**SET EXERCISE**
Return the following lines unchanged, beginning with the line that contains "common name: Red Admiral" and continuing through the line that contains "genus: Mimosa", both included.

**RECORD EXCERPTS**

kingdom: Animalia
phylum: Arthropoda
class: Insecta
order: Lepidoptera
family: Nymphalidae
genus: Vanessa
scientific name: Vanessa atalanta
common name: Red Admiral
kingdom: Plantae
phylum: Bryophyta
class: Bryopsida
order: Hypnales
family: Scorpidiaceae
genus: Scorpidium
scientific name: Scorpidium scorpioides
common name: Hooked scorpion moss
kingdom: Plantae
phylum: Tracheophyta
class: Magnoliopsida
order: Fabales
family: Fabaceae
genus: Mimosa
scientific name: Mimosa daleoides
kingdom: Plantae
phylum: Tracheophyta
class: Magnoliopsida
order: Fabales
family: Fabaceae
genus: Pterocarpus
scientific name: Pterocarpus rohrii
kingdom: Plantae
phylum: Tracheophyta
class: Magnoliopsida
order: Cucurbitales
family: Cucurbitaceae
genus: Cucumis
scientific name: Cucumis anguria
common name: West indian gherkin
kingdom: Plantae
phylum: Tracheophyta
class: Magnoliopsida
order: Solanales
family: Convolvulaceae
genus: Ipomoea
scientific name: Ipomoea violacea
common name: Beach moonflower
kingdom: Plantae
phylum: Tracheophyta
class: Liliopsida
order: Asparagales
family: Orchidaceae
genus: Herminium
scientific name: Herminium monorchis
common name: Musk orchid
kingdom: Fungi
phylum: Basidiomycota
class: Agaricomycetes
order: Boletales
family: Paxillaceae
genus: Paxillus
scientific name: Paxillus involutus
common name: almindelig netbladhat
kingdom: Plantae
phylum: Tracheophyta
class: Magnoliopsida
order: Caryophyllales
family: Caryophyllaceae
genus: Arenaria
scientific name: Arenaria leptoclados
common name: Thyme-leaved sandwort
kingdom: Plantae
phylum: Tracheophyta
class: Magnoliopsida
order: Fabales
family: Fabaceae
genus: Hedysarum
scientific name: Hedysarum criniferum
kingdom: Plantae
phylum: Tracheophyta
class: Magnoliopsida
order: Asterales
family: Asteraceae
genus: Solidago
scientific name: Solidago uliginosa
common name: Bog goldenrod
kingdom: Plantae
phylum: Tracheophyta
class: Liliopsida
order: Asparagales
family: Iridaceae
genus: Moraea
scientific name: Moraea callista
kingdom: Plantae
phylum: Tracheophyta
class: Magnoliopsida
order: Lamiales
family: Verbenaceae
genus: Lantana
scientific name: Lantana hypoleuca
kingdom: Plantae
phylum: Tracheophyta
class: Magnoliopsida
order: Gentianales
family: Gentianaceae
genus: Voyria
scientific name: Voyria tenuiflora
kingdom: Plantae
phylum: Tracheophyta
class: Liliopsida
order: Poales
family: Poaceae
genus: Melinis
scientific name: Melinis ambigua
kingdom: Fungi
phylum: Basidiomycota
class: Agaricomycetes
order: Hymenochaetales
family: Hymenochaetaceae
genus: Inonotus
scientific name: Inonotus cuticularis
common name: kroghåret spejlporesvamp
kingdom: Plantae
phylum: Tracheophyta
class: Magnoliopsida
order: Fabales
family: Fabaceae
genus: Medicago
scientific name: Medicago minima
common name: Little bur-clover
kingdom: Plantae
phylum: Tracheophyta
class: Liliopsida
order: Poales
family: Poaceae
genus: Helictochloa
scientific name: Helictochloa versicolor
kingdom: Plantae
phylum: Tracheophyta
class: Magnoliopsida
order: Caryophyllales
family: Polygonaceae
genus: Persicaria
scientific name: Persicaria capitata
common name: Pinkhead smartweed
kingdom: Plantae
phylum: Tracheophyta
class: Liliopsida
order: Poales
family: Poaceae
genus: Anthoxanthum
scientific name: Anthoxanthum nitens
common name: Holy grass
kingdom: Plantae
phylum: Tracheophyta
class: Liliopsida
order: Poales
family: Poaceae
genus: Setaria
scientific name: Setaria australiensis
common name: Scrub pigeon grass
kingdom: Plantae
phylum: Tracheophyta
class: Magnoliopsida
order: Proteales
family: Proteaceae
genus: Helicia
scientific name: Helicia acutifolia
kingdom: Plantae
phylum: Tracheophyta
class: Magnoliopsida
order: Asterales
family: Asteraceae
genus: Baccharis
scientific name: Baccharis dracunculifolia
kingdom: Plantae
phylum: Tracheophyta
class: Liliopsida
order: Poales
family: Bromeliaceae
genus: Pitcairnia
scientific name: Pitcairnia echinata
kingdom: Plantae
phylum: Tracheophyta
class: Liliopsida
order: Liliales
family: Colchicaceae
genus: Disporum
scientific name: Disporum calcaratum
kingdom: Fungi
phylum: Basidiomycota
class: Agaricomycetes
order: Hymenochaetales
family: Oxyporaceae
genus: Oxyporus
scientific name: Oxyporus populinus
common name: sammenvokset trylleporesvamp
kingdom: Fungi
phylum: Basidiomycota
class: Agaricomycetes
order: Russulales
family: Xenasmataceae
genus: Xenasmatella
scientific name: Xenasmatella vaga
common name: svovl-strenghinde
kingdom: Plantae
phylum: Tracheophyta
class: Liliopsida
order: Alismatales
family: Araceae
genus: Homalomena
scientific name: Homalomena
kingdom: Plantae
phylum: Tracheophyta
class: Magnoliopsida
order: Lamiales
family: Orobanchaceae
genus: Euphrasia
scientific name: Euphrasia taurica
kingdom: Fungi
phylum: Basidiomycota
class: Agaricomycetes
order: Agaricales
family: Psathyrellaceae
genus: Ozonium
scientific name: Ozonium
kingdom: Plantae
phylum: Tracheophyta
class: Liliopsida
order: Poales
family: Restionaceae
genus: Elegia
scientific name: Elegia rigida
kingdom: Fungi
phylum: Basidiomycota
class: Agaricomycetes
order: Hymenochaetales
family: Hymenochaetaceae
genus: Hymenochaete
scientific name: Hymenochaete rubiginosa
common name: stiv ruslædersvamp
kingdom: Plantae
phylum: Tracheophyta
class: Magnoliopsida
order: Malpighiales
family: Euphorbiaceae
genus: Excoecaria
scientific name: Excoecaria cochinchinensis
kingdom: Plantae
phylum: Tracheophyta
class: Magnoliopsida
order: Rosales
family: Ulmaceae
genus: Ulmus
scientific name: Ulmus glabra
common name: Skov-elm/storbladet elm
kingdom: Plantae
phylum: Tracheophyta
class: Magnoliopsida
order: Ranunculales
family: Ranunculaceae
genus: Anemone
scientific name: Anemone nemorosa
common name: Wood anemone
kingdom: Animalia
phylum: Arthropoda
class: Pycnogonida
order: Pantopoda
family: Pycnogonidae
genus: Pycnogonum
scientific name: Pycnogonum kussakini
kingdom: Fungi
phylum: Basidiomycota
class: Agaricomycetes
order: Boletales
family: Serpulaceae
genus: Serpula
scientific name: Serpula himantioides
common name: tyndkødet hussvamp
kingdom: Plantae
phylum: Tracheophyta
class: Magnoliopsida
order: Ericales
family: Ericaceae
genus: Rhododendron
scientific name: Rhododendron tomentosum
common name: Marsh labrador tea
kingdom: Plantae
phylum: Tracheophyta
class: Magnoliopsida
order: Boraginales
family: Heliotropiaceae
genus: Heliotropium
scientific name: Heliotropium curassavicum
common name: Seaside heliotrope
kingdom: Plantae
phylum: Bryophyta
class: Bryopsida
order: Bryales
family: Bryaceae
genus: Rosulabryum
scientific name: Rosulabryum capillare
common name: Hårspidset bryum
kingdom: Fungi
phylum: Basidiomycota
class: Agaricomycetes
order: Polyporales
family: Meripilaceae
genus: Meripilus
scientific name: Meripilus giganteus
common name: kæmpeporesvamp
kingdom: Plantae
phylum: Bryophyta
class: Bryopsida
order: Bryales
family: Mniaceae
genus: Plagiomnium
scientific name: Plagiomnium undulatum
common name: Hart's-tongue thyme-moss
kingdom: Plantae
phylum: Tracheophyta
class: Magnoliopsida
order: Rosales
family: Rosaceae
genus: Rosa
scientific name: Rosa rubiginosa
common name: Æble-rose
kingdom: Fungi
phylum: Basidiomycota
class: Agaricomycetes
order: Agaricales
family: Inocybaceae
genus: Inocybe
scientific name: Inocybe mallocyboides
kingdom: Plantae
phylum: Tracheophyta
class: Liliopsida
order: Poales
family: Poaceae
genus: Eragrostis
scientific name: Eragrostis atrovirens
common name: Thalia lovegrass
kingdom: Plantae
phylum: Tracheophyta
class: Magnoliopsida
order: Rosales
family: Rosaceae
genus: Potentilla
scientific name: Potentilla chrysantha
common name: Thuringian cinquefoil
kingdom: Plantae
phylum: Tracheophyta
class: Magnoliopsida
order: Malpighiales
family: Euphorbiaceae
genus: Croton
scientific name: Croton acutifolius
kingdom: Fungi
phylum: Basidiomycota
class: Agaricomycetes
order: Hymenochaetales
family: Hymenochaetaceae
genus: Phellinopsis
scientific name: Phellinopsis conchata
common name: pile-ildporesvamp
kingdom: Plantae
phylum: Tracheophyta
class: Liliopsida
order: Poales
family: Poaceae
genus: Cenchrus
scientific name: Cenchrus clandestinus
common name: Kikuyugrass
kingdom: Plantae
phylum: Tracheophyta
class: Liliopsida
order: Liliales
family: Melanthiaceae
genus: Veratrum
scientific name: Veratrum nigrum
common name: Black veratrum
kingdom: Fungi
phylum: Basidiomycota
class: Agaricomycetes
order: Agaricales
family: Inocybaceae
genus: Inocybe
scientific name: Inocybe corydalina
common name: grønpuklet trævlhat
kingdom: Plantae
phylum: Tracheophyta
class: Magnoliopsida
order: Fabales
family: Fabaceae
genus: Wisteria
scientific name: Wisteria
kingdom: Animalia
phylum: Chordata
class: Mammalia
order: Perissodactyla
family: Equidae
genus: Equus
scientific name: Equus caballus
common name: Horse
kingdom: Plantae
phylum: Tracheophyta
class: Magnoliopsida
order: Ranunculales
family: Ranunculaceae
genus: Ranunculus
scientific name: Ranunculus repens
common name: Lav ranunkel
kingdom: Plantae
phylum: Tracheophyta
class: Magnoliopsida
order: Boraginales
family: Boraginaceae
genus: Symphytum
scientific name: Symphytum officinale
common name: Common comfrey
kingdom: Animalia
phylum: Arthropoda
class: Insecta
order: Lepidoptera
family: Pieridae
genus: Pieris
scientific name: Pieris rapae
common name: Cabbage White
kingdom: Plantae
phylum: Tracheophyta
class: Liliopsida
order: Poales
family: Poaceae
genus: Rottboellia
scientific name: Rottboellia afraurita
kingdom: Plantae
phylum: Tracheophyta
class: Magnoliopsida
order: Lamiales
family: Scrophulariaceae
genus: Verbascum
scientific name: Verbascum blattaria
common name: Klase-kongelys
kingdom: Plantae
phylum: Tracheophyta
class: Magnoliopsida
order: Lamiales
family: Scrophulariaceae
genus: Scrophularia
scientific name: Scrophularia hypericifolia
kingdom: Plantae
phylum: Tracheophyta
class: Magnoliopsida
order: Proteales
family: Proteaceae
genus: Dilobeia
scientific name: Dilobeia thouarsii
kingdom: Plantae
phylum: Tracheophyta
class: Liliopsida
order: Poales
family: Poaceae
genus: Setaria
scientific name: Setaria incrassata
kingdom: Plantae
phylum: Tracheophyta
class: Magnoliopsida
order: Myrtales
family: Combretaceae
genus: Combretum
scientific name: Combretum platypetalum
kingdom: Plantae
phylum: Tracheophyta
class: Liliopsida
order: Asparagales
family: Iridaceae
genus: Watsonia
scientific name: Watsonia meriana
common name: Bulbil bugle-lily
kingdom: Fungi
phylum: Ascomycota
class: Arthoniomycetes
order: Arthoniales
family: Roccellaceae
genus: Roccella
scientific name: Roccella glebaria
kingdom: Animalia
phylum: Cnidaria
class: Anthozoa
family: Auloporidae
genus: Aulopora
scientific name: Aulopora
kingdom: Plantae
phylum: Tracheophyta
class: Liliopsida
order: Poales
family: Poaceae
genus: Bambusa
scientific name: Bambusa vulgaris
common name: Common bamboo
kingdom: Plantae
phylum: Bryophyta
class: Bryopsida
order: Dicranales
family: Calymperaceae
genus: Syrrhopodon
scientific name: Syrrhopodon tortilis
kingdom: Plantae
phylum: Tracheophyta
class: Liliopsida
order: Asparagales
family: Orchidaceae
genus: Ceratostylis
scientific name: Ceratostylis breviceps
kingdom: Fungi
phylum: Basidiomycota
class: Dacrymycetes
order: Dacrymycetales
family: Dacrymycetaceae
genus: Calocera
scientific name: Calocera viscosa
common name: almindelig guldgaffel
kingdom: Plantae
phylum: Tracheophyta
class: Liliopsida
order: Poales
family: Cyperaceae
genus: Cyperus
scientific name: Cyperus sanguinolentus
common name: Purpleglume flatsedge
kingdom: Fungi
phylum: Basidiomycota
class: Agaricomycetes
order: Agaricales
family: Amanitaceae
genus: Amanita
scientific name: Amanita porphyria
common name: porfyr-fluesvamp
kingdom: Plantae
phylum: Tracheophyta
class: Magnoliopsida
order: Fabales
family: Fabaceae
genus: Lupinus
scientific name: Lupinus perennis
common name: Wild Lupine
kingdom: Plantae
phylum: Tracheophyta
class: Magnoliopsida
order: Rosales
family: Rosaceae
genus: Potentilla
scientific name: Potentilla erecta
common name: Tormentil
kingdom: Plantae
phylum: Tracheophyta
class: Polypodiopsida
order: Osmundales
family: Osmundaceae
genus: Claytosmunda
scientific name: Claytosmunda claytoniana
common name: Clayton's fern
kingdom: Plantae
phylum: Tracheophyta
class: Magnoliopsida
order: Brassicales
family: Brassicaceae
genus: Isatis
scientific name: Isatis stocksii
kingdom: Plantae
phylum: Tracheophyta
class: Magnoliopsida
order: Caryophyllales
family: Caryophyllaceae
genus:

**CORRECT OUTPUT**
common name: Red Admiral
kingdom: Plantae
phylum: Bryophyta
class: Bryopsida
order: Hypnales
family: Scorpidiaceae
genus: Scorpidium
scientific name: Scorpidium scorpioides
common name: Hooked scorpion moss
kingdom: Plantae
phylum: Tracheophyta
class: Magnoliopsida
order: Fabales
family: Fabaceae
genus: Mimosa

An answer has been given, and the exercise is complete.